» **Requirement A**:
Do these statements agree with the Monte Carlo sampling text? (i) The numeric inversion is called efficient. (ii) The histogram helper uses 20 bins by default. (iii) The error bars in the histogram are drawn in orange. Answer yes or no for each, and quote the deciding words of the text.
» **Requirement B**:
Print the part of the Monte Carlo sampling text from "ax.legend()" up to and including "is horribly inefficent.".
» **Requirement C**:
In the Monte Carlo sampling text, what name is the cosθ histogram figure saved under?

» **Exercise text**:
= = = = =

We define a friendly and easy to integrate upper limit function.

  upper_limit = dist_θ(interval_cosθ[0]) \
      /interval_cosθ[0]**2
  upper_base = dist_θ(0)

  def upper(x):
      return  upper_base + upper_limit*x**2

  def upper_int(x):
      return  upper_base*x + upper_limit*x**3/3

  ax.plot(pts, upper(pts), label='Upper bound')
  ax.legend()
  ax.set_xlabel(r'$\cos\theta$')
  ax.set_ylabel(r'$\frac{d\sigma}{d\Omega}$')
  save_fig(fig, 'upper_bound', 'xs_sampling', size=(4, 4))
  fig

To increase our efficiency, we have to specify an upper bound. That is at least a little bit better. The numeric inversion is horribly inefficent.

  cosθ_sample, cosθ_efficiency = \
      monte_carlo.sample_unweighted_array(sample_num, dist_θ,
                                          interval_cosθ, report_efficiency=True,
                                          upper_bound=[upper, upper_int])
  cosθ_efficiency

0.08121827411167512

Nice! And now draw some histograms.

We define an auxilliary method for convenience.

  import matplotlib.pyplot as plt

  def draw_histo(points, xlabel, bins=20):
      heights, edges = np.histogram(points, bins)
      centers = (edges[1:] + edges[:-1])/2
      deviations = np.sqrt(heights)

      fig, ax = set_up_plot()
      ax.errorbar(centers, heights, deviations, linestyle='none', color='orange')
      ax.step(edges,  [heights[0], *heights], color='#1f77b4')

      ax.set_xlabel(xlabel)
      ax.set_xlim([points.min(), points.max()])
      return fig, ax

The histogram for cosθ.

fig, _ = draw_histo(cosθ_sample, r'$\cos\theta$')
save_fig(fig, 'histo_cos_theta', 'xs', size=(4,3))

= = = = =

» **Data excerpt**:
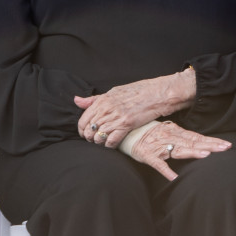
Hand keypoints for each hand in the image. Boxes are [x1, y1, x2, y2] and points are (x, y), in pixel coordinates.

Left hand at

= = = = =

» **Your response A**:
(i) No: "The numeric inversion is horribly inefficent."
(ii) Yes: "def draw_histo(points, xlabel, bins=20):"
(iii) Yes: "color='orange'"

» **Your response B**:
ax.legend()
  ax.set_xlabel(r'$\cos\theta$')
  ax.set_ylabel(r'$\frac{d\sigma}{d\Omega}$')
  save_fig(fig, 'upper_bound', 'xs_sampling', size=(4, 4))
  fig

To increase our efficiency, we have to specify an upper bound. That is at least a little bit better. The numeric inversion is horribly inefficent.

» **Your response C**:
'histo_cos_theta'